Stored dataset items »
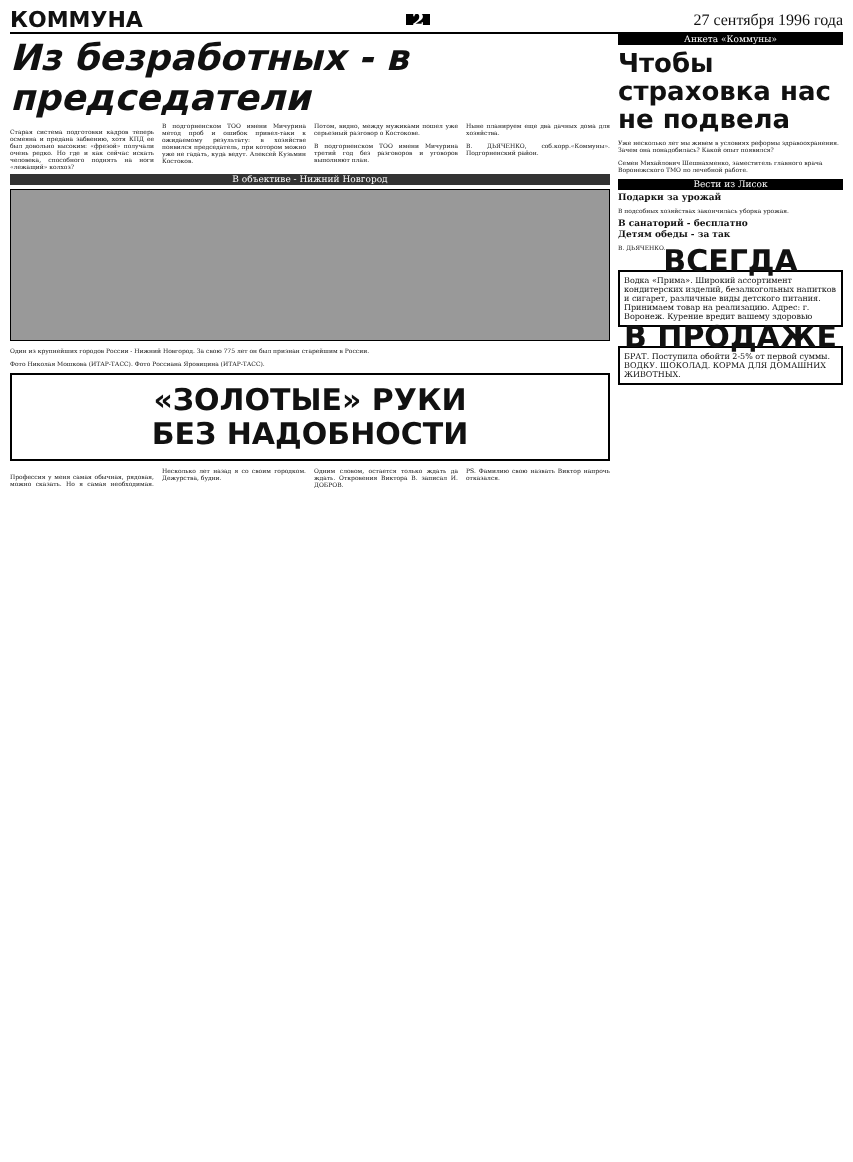КОММУНА 2 27 сентября 1996 года
Из безработных - в председатели
Старая система подготовки кадров теперь осмеяна и предана забвению, хотя КПД ее был довольно высоким: «фрезой» получали очень редко. Но где и как сейчас искать человека, способного поднять на ноги «лежащий» колхоз?
В подгорненском ТОО имени Мичурина метод проб и ошибок привел-таки к ожидаемому результату: в хозяйстве появился председатель, при котором можно уже не гадать, куда ведут. Алексей Кузьмин Костоков.
Потом, видно, между мужиками пошел уже серьезный разговор о Костокове.
В подгорненском ТОО имени Мичурина третий год без разговоров и уговоров выполняют план.
Ныне планируем еще два дачных дома для хозяйства.
В. ДЬЯЧЕНКО, соб.корр.«Коммуны». Подгорненский район.
В объективе - Нижний Новгород
Один из крупнейших городов России - Нижний Новгород. За свою 775 лет он был признан старейшим в России.
Фото Николая Мошкова (ИТАР-ТАСС). Фото Россиана Яровицина (ИТАР-ТАСС).
«ЗОЛОТЫЕ» РУКИ
БЕЗ НАДОБНОСТИ
Профессия у меня самая обычная, рядовая, можно сказать. Но я самая необходимая. Несколько лет назад я со своим городком. Дежурства, будни.
Одним словом, остается только ждать да ждать. Откровения Виктора В. записал И. ДОБРОВ.
PS. Фамилию свою назвать Виктор напрочь отказался.
Анкета «Коммуны»
Чтобы страховка нас не подвела
Уже несколько лет мы живем в условиях реформы здравоохранения. Зачем она понадобилась? Какой опыт появился?
Семен Михайлович Шешнахменко, заместитель главного врача Воронежского ТМО по лечебной работе.
Вести из Лисок
Подарки за урожай
В подсобных хозяйствах закончилась уборка урожая.
В санаторий - бесплатно
Детям обеды - за так
В. ДЬЯЧЕНКО.
ВСЕГДА
Водка «Прима». Широкий ассортимент кондитерских изделий, безалкогольных напитков и сигарет, различные виды детского питания. Принимаем товар на реализацию. Адрес: г. Воронеж. Курение вредит вашему здоровью
В ПРОДАЖЕ
БРАТ. Поступила обойти 2-5% от первой суммы. ВОДКУ. ШОКОЛАД. КОРМА ДЛЯ ДОМАШНИХ ЖИВОТНЫХ.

Work item » Copy out the lines above that hold the string "подгорненском".

Reply to the task »
В подгорненском ТОО имени Мичурина метод проб и ошибок привел-таки к ожидаемому результату: в хозяйстве появился председатель, при котором можно уже не гадать, куда ведут. Алексей Кузьмин Костоков.
В подгорненском ТОО имени Мичурина третий год без разговоров и уговоров выполняют план.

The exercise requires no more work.